INSTRUCTIONS TO FOLLOW
Your answer must match the data word for word.

[SUPPLIED DATA — start]

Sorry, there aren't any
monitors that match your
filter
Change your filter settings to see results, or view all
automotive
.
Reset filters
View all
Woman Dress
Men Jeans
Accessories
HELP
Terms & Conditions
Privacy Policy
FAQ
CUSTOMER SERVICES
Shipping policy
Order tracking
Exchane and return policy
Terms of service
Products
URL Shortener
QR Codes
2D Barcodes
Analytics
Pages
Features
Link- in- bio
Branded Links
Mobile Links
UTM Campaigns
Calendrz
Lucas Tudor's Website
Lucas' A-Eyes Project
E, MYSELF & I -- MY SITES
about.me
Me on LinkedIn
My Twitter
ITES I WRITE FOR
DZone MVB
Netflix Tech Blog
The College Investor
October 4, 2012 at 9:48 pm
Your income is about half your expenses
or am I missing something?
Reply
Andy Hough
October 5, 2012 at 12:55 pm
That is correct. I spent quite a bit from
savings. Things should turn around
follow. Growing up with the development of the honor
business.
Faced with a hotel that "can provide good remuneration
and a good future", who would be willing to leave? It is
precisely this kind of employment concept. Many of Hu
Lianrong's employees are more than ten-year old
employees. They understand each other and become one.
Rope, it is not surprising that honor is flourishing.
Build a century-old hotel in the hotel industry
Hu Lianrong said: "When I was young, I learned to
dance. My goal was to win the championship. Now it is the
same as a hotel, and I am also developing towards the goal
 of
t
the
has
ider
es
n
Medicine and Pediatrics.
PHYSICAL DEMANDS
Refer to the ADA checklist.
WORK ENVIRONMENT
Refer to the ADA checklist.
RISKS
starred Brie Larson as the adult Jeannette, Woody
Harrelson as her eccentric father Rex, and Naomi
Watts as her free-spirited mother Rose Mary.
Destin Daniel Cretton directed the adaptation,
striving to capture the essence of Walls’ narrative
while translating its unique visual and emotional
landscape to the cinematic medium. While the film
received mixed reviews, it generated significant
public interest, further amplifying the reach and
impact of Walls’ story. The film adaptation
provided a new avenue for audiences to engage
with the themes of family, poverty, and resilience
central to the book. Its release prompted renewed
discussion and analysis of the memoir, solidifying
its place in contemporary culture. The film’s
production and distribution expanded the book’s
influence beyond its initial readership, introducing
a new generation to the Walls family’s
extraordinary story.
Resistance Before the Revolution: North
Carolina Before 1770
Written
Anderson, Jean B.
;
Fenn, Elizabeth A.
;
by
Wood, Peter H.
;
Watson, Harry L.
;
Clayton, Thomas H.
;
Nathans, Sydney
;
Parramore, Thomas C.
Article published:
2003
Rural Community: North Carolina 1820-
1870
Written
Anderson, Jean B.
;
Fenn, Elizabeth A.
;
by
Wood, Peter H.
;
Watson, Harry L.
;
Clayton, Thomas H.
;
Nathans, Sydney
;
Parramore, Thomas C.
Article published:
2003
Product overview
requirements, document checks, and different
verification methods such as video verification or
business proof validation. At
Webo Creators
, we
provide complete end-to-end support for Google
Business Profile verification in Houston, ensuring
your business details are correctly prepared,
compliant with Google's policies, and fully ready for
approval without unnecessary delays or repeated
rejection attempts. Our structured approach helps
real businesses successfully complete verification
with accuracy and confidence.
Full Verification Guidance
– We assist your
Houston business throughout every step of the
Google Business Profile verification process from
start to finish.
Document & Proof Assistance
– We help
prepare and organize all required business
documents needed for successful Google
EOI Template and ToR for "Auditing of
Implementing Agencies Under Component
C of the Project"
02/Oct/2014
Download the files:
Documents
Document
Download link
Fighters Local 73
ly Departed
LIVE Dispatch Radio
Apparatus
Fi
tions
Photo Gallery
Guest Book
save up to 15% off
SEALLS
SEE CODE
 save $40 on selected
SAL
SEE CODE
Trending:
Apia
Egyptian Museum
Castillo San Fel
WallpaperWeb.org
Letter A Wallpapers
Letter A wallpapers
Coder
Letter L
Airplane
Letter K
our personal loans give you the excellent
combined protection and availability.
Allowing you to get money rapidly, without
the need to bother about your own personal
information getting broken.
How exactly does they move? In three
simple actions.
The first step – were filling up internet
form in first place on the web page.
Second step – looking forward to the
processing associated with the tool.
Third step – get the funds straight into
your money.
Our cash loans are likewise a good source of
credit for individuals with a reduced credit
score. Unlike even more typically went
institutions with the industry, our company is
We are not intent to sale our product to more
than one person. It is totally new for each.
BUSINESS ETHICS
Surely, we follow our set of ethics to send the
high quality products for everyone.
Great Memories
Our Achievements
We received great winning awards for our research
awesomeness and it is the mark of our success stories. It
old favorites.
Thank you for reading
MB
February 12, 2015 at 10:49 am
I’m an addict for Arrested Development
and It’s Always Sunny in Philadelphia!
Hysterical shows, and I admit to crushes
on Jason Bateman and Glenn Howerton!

[SUPPLIED DATA — finish]

EXERCISE RESULT
Sorry, there aren't any
monitors that match your
filter
Change your filter settings to see results, or view all
automotive
.
Reset filters
View all
Woman Dress
Men Jeans
Accessories
HELP
Terms & Conditions
Privacy Policy
FAQ
CUSTOMER SERVICES
Shipping policy
Order tracking
Exchane and return policy
Terms of service
Products
URL Shortener
QR Codes
2D Barcodes
Analytics
Pages
Features
Link- in- bio
Branded Links
Mobile Links
UTM Campaigns
Calendrz
Lucas Tudor's Website
Lucas' A-Eyes Project
E, MYSELF & I -- MY SITES
about.me
Me on LinkedIn
My Twitter
ITES I WRITE FOR
DZone MVB
Netflix Tech Blog
The College Investor
October 4, 2012 at 9:48 pm
Your income is about half your expenses
or am I missing something?
Reply
Andy Hough
October 5, 2012 at 12:55 pm
That is correct. I spent quite a bit from
savings. Things should turn around
follow. Growing up with the development of the honor
business.
Faced with a hotel that "can provide good remuneration
and a good future", who would be willing to leave? It is
precisely this kind of employment concept. Many of Hu
Lianrong's employees are more than ten-year old
employees. They understand each other and become one.
Rope, it is not surprising that honor is flourishing.
Build a century-old hotel in the hotel industry
Hu Lianrong said: "When I was young, I learned to
dance. My goal was to win the championship. Now it is the
same as a hotel, and I am also developing towards the goal
 of
t
the
has
ider
es
n
Medicine and Pediatrics.
PHYSICAL DEMANDS
Refer to the ADA checklist.
WORK ENVIRONMENT
Refer to the ADA checklist.
RISKS
starred Brie Larson as the adult Jeannette, Woody
Harrelson as her eccentric father Rex, and Naomi
Watts as her free-spirited mother Rose Mary.
Destin Daniel Cretton directed the adaptation,
striving to capture the essence of Walls’ narrative
while translating its unique visual and emotional
landscape to the cinematic medium. While the film
received mixed reviews, it generated significant
public interest, further amplifying the reach and
impact of Walls’ story. The film adaptation
provided a new avenue for audiences to engage
with the themes of family, poverty, and resilience
central to the book. Its release prompted renewed
discussion and analysis of the memoir, solidifying
its place in contemporary culture. The film’s
production and distribution expanded the book’s
influence beyond its initial readership, introducing
a new generation to the Walls family’s
extraordinary story.
Resistance Before the Revolution: North
Carolina Before 1770
Written
Anderson, Jean B.
;
Fenn, Elizabeth A.
;
by
Wood, Peter H.
;
Watson, Harry L.
;
Clayton, Thomas H.
;
Nathans, Sydney
;
Parramore, Thomas C.
Article published:
2003
Rural Community: North Carolina 1820-
1870
Written
Anderson, Jean B.
;
Fenn, Elizabeth A.
;
by
Wood, Peter H.
;
Watson, Harry L.
;
Clayton, Thomas H.
;
Nathans, Sydney
;
Parramore, Thomas C.
Article published:
2003
Product overview
requirements, document checks, and different
verification methods such as video verification or
business proof validation. At
Webo Creators
, we
provide complete end-to-end support for Google
Business Profile verification in Houston, ensuring
your business details are correctly prepared,
compliant with Google's policies, and fully ready for
approval without unnecessary delays or repeated
rejection attempts. Our structured approach helps
real businesses successfully complete verification
with accuracy and confidence.
Full Verification Guidance
– We assist your
Houston business throughout every step of the
Google Business Profile verification process from
start to finish.
Document & Proof Assistance
– We help
prepare and organize all required business
documents needed for successful Google
EOI Template and ToR for "Auditing of
Implementing Agencies Under Component
C of the Project"
02/Oct/2014
Download the files:
Documents
Document
Download link
Fighters Local 73
ly Departed
LIVE Dispatch Radio
Apparatus
Fi
tions
Photo Gallery
Guest Book
save up to 15% off
SEALLS
SEE CODE
 save $40 on selected
SAL
SEE CODE
Trending:
Apia
Egyptian Museum
Castillo San Fel
WallpaperWeb.org
Letter A Wallpapers
Letter A wallpapers
Coder
Letter L
Airplane
Letter K
our personal loans give you the excellent
combined protection and availability.
Allowing you to get money rapidly, without
the need to bother about your own personal
information getting broken.
How exactly does they move? In three
simple actions.
The first step – were filling up internet
form in first place on the web page.
Second step – looking forward to the
processing associated with the tool.
Third step – get the funds straight into
your money.
Our cash loans are likewise a good source of
credit for individuals with a reduced credit
score. Unlike even more typically went
institutions with the industry, our company is
We are not intent to sale our product to more
than one person. It is totally new for each.
BUSINESS ETHICS
Surely, we follow our set of ethics to send the
high quality products for everyone.
Great Memories
Our Achievements
We received great winning awards for our research
awesomeness and it is the mark of our success stories. It
old favorites.
Thank you for reading
MB
February 12, 2015 at 10:49 am
I’m an addict for Arrested Development
and It’s Always Sunny in Philadelphia!
Hysterical shows, and I admit to crushes
on Jason Bateman and Glenn Howerton!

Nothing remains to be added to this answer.